In this article, entitled “How Warren Buffet used insurance float to become the second richest person in the world” it is simply explained in these terms, “insurance float represents the available reserve, or the amount of funds available for investment once the insurer has collected premiums, but is not yet obligated to pay out in claims.”
That brings me to a discussion on an article recently written for Seeking Alpha by Anthony Indelicato. You can read the article here. Here are some statements Indelicato makes about Service Corporation International (SCI), the largest public company in death care:
- SCI is in a stable industry with long-term tailwinds
- The funeral and cemetery industry will have steady growth. As the population grows, so does the total number of deaths.
- In the past, SCI grew aggressively through acquisitions. Buying Alderwoods Group in 2006, Keystone North America in 2010, and Stewart Enterprises in 2013. At the time of acquisition these were second, fifth, and second largest in the death care industry.
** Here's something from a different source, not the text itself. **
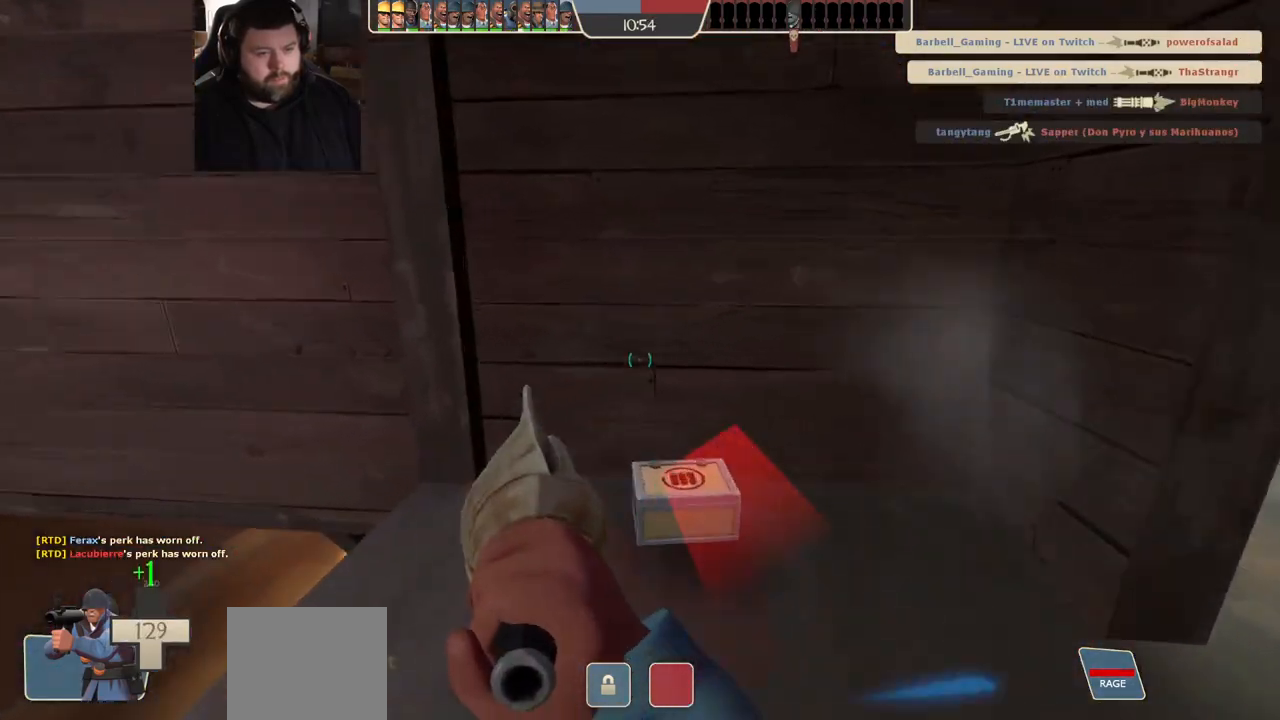
{"buttons": [], "left_stick": "down-right", "right_stick": "left", "events": [[117, "right_stick", "left"], [317, "right_stick", "center"], [367, "right_stick", "left"], [400, "left_stick", "down-right"]]}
In 2011, they expanded their services by acquiring The Neptune Society, which is the largest cremation organization in the U.S
- With no acquisitions on the horizon, management has spent years on operating efficiencies which have finally worked their way to the income statement
And, here is where author Indelicato sees, what some may believe is an even better opportunity than being the leader in death care moving forward. Indelicato points out in his opinion:
- “SCI sees the amount of preneed sales almost doubling by 2035”
- “SCI is slowly building an unrealized value monster through investments of the preneed cash receipts”
- “This process creates float for cash that is waiting to be used.”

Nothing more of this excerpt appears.